— BEGIN EXCERPT TO READ —

I would be immensely grateful if you voted for my blog.  If you're not already on the home page of "Shifting My Perspective," click on the title of this post.  Then simply click the cute pink and brown "Top Mommy Blog" icon in the upper right hand corner of my home page.  It's that simple!  That wonderful site ranks mommy blogs based on votes.  So feel free to vote up to once a day!  Thanks so much!

Thursday, November 13, 2014

Purging Is Hard Work

There is a time for everything... a time to keep and a time to throw away.                Ecclesiastes 3:1 & 6

     I just finished up what is, in my opinion, one of the worst chores of motherhood:  the kids' seasonal clothing turnover and purging that every mother in New England dreads.  No matter how hard I try, it always equals umpteen loads of laundry, and a week and a half of clothing strewn all over the upstairs hallway.  The piles are mind boggling and hard to keep straight: what gets handed down to my nephews' kids who are smaller, what still fits, what out of season clothing needs to get rotated to the top shelves of the closet, what of Zack's goes into the attic to be worn later by Mason, what hand-me-downs that Jocelyn has received from family and friends that fit and don't fit, what goes to Goodwill, and what I had to buy to fill in the gaps.  Multiply these piles by three kids, and my hallway is a minefield.  Then add to that the usual laundry that needs to get done and I'm buried under it.  Please tell me how mothers of seven or more kids ever complete this chore?!!

— END EXCERPT TO READ —

## WHAT IS REQUIRED
In the blog post above about purging the kids' clothes, write out the stretch from "I would be immensely" through "day!  Thanks so much!" word for word.

— BEGIN DATA LISTING —

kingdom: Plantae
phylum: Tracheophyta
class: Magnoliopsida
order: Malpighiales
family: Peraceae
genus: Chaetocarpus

— END DATA LISTING —

## EXERCISE RESPONSE
I would be immensely grateful if you voted for my blog.  If you're not already on the home page of "Shifting My Perspective," click on the title of this post.  Then simply click the cute pink and brown "Top Mommy Blog" icon in the upper right hand corner of my home page.  It's that simple!  That wonderful site ranks mommy blogs based on votes.  So feel free to vote up to once a day!  Thanks so much!